▸ **Problem requirements**: Would you output, exactly as written, the line with "assign f6 = x0;" and all lines after it to the end of the data below, and no others?

▸ **Study material**:

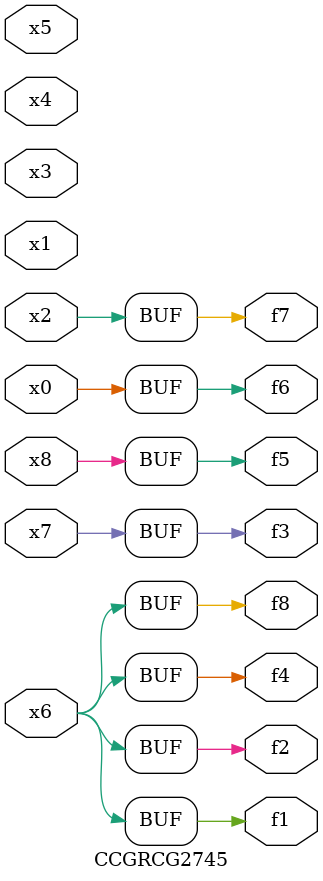
<source format=v>
module CCGRCG2745(
	input x0, x1, x2, x3, x4, x5, x6, x7, x8,
	output f1, f2, f3, f4, f5, f6, f7, f8
);
	assign f1 = x6;
	assign f2 = x6;
	assign f3 = x7;
	assign f4 = x6;
	assign f5 = x8;
	assign f6 = x0;
	assign f7 = x2;
	assign f8 = x6;
endmodule

</source>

▸ **Answer area**:
	assign f6 = x0;
	assign f7 = x2;
	assign f8 = x6;
endmodule

</source>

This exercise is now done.